Minggu, 9 Agustus 2020

Cabuli Anak Tiri Hingga Hamil, Warga Muara Bulian Diamuk Massa


Sabtu, 30 Mei 2020 | 16:27:06 WIB


Kapolres Batanghari AKBP Dwi Mulyanto saat merilis penangkapan pelaku pencabulan terhadap anak tir
Kapolres Batanghari AKBP Dwi Mulyanto saat merilis penangkapan pelaku pencabulan terhadap anak tir / metrojambi.com

 MUARABULIAN - Seorang pria berinisial A (28), warga Muara Bulian, Kabupaten Batanghari, saat ini haris mendekam di balik jeruji besi. A diamankan pihak kepolisian setelah dilaporkan mencabuli dua anak tirinya.

Informasi yang diperoleh metrojambi.com, korban berinisial MP dan MF. Akibat perbuatan bejat pelaku, salah seorang korban saat ini diketahui sedang hamil.

A juga sempat jadi sasaran amuk massa yang emosi karena perbuatannya. Beruntung A cepat diamankan pihak kepolisian.

Kapolres Batanghari AKBP Dwi Mulyanto mengatakan, A mencabuli kedua korban dalam rentan waktu berbeda. Dwi menyebutkan, A awalnya mencabuli anak tiri pertamanya pada kurun waktu September 2019 hingga April 2020.

"Pelaku melakukan perbuatannya sampai korban hamil," ujar Dwi, Sabtu (30/5/2020).

Ditambahkan Dwi, karena tidak puas dengan anak tiri pertamanya, pelaku mulai melirik adik korban. Korban kedua pun berhasil dicabuli pelaku dalam rentang waktu Januari hingga Mei 2020.

Dikatakannya lagi, perbuatan bejat pelaku terungkap saat keluarga korban melakukan kumpul bersama pada Rabu 27 Mei 2020 lalu, membahas soal kecurigaan dan isu yang sudah berkembang.

Pada saat rembuk keluarga tersebut, korban ditanyai oleh neneknya. Akhirnya korban mengaku bahwa yang melakukan perbuatan tersebut adalah ayah tirinya.

Setelah mendapatkan pengakuan dari korban, pihak keluarga lantas membuat laporan ke Unit Perlindungan Perempuan dan Anak (PPA) Satreskrim Polres Batanghari, Kamis (28/5/2020) lalu. Laporan tersebut langsung ditindaklanjuti dengan melakukan visum terhadap korban dan memeriksa saksi-saksi.

Namun saat akan diamankan, pelaku berusaha melarikan diri. Akhirnya dengan dibantu warga, anggota Unit PPA Satreskrim Polres Batanghari berhasil mengamankan pelaku.

"Warga yang tidak terima dengan perbuatan pelaku juga sempat menghakiminya.
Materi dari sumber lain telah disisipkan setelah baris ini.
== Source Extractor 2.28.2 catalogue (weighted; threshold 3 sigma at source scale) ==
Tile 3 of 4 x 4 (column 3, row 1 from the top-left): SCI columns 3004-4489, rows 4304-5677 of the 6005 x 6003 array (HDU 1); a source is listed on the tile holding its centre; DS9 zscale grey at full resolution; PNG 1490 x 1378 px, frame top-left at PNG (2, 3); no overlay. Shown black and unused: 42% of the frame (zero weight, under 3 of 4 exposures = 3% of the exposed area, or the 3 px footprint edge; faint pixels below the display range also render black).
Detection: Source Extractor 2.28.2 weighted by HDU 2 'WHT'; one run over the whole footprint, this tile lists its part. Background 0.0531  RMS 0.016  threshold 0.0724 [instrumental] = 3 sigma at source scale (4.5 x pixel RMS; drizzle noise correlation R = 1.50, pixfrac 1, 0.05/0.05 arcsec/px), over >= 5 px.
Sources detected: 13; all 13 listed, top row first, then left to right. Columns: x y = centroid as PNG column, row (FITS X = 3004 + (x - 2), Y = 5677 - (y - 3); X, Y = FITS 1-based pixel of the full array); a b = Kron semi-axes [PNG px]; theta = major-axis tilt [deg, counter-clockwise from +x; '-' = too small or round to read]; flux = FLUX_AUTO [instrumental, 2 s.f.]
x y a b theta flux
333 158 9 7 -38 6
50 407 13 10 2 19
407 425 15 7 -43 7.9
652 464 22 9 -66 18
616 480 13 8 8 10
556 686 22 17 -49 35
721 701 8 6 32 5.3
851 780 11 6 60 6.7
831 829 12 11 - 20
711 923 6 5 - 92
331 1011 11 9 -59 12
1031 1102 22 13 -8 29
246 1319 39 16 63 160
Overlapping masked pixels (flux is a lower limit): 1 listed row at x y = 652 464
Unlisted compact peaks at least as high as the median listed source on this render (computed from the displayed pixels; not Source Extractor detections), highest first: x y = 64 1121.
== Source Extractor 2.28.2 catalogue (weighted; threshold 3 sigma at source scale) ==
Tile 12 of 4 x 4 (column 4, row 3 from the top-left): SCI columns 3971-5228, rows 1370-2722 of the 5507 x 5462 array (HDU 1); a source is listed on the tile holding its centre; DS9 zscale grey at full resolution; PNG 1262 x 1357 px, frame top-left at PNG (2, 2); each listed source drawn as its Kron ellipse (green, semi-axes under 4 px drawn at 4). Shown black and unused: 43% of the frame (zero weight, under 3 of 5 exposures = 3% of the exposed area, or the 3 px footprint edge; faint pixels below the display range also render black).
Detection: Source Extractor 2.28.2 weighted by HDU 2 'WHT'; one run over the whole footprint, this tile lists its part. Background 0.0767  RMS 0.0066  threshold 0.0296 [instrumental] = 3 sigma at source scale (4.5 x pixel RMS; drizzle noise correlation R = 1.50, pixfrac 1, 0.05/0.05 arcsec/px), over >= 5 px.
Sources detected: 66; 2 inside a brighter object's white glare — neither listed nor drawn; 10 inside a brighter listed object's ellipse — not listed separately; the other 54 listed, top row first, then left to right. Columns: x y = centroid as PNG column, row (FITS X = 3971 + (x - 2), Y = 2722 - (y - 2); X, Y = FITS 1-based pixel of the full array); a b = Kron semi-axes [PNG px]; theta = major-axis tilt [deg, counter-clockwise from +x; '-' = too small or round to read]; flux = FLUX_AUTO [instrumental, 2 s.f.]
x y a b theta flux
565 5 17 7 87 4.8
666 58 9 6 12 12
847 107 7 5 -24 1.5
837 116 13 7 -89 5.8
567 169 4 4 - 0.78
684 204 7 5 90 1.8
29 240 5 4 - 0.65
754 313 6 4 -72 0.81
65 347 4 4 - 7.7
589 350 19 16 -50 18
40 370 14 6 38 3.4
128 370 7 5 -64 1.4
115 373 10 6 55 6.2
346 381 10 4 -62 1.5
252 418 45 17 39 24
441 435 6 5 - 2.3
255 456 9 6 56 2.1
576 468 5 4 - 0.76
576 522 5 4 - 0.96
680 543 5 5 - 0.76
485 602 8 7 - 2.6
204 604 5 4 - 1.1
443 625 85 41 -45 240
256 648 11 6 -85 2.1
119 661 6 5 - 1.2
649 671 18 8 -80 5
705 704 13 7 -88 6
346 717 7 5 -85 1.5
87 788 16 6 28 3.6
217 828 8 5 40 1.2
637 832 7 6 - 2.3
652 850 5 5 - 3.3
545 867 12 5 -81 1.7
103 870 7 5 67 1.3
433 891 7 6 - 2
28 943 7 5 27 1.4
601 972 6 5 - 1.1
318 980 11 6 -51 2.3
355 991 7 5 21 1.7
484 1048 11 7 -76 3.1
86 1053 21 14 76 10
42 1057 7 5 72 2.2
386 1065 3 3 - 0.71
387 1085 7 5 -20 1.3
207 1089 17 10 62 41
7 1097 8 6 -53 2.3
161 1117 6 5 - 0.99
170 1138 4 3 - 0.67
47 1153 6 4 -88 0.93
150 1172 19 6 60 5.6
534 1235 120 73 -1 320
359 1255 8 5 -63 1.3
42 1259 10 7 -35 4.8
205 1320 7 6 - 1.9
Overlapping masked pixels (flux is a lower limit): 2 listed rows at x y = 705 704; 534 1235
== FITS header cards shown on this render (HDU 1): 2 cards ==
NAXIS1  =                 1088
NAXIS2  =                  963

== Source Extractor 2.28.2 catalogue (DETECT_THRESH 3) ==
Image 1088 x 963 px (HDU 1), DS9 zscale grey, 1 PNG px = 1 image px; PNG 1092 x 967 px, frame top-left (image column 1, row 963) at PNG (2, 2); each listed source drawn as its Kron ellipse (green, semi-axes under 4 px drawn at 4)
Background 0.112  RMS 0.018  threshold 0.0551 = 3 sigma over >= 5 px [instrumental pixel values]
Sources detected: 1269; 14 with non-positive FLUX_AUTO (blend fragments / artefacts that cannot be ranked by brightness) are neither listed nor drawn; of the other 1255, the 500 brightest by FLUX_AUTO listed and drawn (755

Melihat hal itu anggota kita langsung mengamamkan pelaku dari sasaran amuk massa," ujar Dwi.

Atas perbuatannya, pelaku dijerat dengan pasal 81 ayat (1) dan (3) Undang-Undang RI Nomor 17 tahun 2016 tentang Penetapan Peraturan Pemerintah Pengganti Undang-Undang Nomor 1 tahun 2016 tentang Perubahan Kedua atas Undang-Undang Nomor 23 tahun 2002 tentang Perlindungan Anak, jo pasal 76d Undang-Undang RI Nomor 35 tahun 2014 temlntang perubahan atas Undang-Undang RI Nomor 23 tahun 2002 tentang Perlindungan Anak.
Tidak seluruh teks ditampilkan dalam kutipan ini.